Topological Classification of Crystalline Insulators with Point Group Symmetry

TL;DR

This paper demonstrates that point group symmetry in crystalline insulators leads to a Z3 topological classification based on electric polarization quantization, with potential realization in graphene on BN substrate.

Contribution

It introduces a topological classification based solely on point group symmetry, extending to all 17 two-dimensional space groups, and identifies a candidate material for Z3 topological states.

Findings

Polarization is quantized into three values under C3 symmetry.

A tight-binding model shows a Z3 topological phase transition.

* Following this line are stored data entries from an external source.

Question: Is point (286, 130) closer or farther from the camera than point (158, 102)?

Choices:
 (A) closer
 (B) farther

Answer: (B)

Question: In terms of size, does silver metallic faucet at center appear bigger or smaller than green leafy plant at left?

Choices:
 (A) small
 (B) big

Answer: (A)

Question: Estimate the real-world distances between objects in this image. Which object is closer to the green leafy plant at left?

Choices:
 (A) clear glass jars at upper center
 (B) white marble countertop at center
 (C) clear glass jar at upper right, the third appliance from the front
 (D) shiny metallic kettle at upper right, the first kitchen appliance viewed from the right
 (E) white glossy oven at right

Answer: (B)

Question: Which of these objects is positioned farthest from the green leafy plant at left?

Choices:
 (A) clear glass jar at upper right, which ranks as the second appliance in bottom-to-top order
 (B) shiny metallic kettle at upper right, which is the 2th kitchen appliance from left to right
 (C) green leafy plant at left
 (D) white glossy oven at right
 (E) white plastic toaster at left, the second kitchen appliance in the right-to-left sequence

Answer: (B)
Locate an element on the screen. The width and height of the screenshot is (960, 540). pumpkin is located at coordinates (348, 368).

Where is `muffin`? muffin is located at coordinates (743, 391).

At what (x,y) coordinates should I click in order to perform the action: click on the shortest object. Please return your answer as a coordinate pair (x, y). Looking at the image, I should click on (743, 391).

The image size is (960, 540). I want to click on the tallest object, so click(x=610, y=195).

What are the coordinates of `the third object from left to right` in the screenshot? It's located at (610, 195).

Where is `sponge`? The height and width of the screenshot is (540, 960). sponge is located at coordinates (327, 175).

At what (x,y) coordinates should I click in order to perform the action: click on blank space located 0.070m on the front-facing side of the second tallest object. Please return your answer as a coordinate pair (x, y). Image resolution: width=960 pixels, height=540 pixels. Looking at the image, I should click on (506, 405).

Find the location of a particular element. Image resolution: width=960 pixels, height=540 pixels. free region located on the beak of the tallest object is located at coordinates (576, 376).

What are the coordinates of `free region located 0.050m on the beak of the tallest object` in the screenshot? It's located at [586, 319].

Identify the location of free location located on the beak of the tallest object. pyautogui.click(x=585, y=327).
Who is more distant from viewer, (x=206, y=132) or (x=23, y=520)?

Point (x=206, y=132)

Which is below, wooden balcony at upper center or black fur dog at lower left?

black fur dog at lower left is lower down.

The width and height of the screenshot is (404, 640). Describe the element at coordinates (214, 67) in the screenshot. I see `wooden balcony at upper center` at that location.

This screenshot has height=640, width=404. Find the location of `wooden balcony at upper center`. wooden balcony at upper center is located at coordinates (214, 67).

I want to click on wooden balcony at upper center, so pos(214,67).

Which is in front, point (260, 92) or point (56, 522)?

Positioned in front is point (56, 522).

Graphene on BN substrate may realize Z3 topological states.

Abstract

We show that in crystalline insulators point group symmetry alone gives rise to a topological classification based on the quantization of electric polarization. Using C3 rotational symmetry as an example, we first prove that the polarization is quantized and can only take three inequivalent values. Therefore, a Z3 topological classification exists. A concrete tight-binding model is derived to demonstrate the Z3 topological phase transition. Using first-principles calculations, we identify graphene on BN substrate as a possible candidate to realize the Z3 topological states. To complete our analysis we extend the classification of band structures to all 17 two-dimensional space groups. This work will contribute to a complete theory of symmetry conserved topological phases and also elucidate topological properties of graphene like systems.